**Records for the task**

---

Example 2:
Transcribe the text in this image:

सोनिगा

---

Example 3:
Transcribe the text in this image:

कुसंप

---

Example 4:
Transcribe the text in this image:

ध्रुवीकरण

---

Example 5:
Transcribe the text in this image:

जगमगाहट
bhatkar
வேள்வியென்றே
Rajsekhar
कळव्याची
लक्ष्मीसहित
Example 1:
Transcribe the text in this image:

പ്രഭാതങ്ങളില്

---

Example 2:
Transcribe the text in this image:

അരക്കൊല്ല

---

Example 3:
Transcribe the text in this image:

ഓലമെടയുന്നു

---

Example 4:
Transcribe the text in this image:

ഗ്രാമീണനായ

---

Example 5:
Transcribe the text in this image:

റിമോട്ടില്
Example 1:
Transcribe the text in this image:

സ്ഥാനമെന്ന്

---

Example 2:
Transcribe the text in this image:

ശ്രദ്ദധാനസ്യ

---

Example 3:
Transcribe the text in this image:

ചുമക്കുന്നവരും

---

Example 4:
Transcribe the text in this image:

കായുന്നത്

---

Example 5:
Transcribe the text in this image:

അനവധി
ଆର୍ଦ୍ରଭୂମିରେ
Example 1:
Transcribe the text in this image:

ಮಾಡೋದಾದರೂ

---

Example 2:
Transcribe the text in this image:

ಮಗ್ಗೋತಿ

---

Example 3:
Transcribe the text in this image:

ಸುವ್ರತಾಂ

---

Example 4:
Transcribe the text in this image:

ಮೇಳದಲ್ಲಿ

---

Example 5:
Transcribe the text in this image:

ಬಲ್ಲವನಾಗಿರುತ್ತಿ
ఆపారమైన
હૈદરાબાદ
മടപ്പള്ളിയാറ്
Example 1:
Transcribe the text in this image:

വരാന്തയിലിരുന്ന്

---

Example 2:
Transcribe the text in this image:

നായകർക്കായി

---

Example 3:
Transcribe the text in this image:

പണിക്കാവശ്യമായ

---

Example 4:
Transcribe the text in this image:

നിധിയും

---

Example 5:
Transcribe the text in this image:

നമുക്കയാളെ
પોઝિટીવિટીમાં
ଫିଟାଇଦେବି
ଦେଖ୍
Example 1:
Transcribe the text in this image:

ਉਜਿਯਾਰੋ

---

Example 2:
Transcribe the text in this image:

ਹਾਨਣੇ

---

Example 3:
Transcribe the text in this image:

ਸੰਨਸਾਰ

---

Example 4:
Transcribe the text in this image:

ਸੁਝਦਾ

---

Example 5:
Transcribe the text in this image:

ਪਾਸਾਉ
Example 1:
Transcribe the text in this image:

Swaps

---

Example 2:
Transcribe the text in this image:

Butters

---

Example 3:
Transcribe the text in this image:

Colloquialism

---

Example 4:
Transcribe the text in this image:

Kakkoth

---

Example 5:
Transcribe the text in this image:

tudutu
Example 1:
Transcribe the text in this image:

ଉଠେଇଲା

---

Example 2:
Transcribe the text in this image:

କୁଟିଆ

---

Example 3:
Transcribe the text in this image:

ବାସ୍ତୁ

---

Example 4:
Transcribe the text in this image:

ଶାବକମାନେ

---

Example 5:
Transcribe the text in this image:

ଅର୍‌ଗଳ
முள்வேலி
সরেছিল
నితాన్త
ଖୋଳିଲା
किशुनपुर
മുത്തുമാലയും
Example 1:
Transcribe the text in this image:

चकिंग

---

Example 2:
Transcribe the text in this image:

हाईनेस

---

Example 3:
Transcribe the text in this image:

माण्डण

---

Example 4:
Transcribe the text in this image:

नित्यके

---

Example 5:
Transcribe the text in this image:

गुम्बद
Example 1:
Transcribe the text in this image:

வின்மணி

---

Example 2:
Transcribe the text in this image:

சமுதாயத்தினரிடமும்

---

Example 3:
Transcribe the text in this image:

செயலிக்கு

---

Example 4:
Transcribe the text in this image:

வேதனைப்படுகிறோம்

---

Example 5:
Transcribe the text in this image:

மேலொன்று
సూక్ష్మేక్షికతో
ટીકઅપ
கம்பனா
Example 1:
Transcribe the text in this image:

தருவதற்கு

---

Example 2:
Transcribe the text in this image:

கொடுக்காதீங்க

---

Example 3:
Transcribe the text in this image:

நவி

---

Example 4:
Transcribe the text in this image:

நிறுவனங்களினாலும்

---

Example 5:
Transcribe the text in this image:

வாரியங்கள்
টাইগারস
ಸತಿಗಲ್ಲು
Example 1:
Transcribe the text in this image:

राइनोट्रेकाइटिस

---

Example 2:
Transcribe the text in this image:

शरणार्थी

**Exercise prompt**
Print all the records precisely.

**Answer for the task**
---

Example 2:
Transcribe the text in this image:

सोनिगा

---

Example 3:
Transcribe the text in this image:

कुसंप

---

Example 4:
Transcribe the text in this image:

ध्रुवीकरण

---

Example 5:
Transcribe the text in this image:

जगमगाहट
bhatkar
வேள்வியென்றே
Rajsekhar
कळव्याची
लक्ष्मीसहित
Example 1:
Transcribe the text in this image:

പ്രഭാതങ്ങളില്

---

Example 2:
Transcribe the text in this image:

അരക്കൊല്ല

---

Example 3:
Transcribe the text in this image:

ഓലമെടയുന്നു

---

Example 4:
Transcribe the text in this image:

ഗ്രാമീണനായ

---

Example 5:
Transcribe the text in this image:

റിമോട്ടില്
Example 1:
Transcribe the text in this image:

സ്ഥാനമെന്ന്

---

Example 2:
Transcribe the text in this image:

ശ്രദ്ദധാനസ്യ

---

Example 3:
Transcribe the text in this image:

ചുമക്കുന്നവരും

---

Example 4:
Transcribe the text in this image:

കായുന്നത്

---

Example 5:
Transcribe the text in this image:

അനവധി
ଆର୍ଦ୍ରଭୂମିରେ
Example 1:
Transcribe the text in this image:

ಮಾಡೋದಾದರೂ

---

Example 2:
Transcribe the text in this image:

ಮಗ್ಗೋತಿ

---

Example 3:
Transcribe the text in this image:

ಸುವ್ರತಾಂ

---

Example 4:
Transcribe the text in this image:

ಮೇಳದಲ್ಲಿ

---

Example 5:
Transcribe the text in this image:

ಬಲ್ಲವನಾಗಿರುತ್ತಿ
ఆపారమైన
હૈદરાબાદ
മടപ്പള്ളിയാറ്
Example 1:
Transcribe the text in this image:

വരാന്തയിലിരുന്ന്

---

Example 2:
Transcribe the text in this image:

നായകർക്കായി

---

Example 3:
Transcribe the text in this image:

പണിക്കാവശ്യമായ

---

Example 4:
Transcribe the text in this image:

നിധിയും

---

Example 5:
Transcribe the text in this image:

നമുക്കയാളെ
પોઝિટીવિટીમાં
ଫିଟାଇଦେବି
ଦେଖ୍
Example 1:
Transcribe the text in this image:

ਉਜਿਯਾਰੋ

---

Example 2:
Transcribe the text in this image:

ਹਾਨਣੇ

---

Example 3:
Transcribe the text in this image:

ਸੰਨਸਾਰ

---

Example 4:
Transcribe the text in this image:

ਸੁਝਦਾ

---

Example 5:
Transcribe the text in this image:

ਪਾਸਾਉ
Example 1:
Transcribe the text in this image:

Swaps

---

Example 2:
Transcribe the text in this image:

Butters

---

Example 3:
Transcribe the text in this image:

Colloquialism

---

Example 4:
Transcribe the text in this image:

Kakkoth

---

Example 5:
Transcribe the text in this image:

tudutu
Example 1:
Transcribe the text in this image:

ଉଠେଇଲା

---

Example 2:
Transcribe the text in this image:

କୁଟିଆ

---

Example 3:
Transcribe the text in this image:

ବାସ୍ତୁ

---

Example 4:
Transcribe the text in this image:

ଶାବକମାନେ

---

Example 5:
Transcribe the text in this image:

ଅର୍‌ଗଳ
முள்வேலி
সরেছিল
నితాన్త
ଖୋଳିଲା
किशुनपुर
മുത്തുമാലയും
Example 1:
Transcribe the text in this image:

चकिंग

---

Example 2:
Transcribe the text in this image:

हाईनेस

---

Example 3:
Transcribe the text in this image:

माण्डण

---

Example 4:
Transcribe the text in this image:

नित्यके

---

Example 5:
Transcribe the text in this image:

गुम्बद
Example 1:
Transcribe the text in this image:

வின்மணி

---

Example 2:
Transcribe the text in this image:

சமுதாயத்தினரிடமும்

---

Example 3:
Transcribe the text in this image:

செயலிக்கு

---

Example 4:
Transcribe the text in this image:

வேதனைப்படுகிறோம்

---

Example 5:
Transcribe the text in this image:

மேலொன்று
సూక్ష్మేక్షికతో
ટીકઅપ
கம்பனா
Example 1:
Transcribe the text in this image:

தருவதற்கு

---

Example 2:
Transcribe the text in this image:

கொடுக்காதீங்க

---

Example 3:
Transcribe the text in this image:

நவி

---

Example 4:
Transcribe the text in this image:

நிறுவனங்களினாலும்

---

Example 5:
Transcribe the text in this image:

வாரியங்கள்
টাইগারস
ಸತಿಗಲ್ಲು
Example 1:
Transcribe the text in this image:

राइनोट्रेकाइटिस

---

Example 2:
Transcribe the text in this image:

शरणार्थी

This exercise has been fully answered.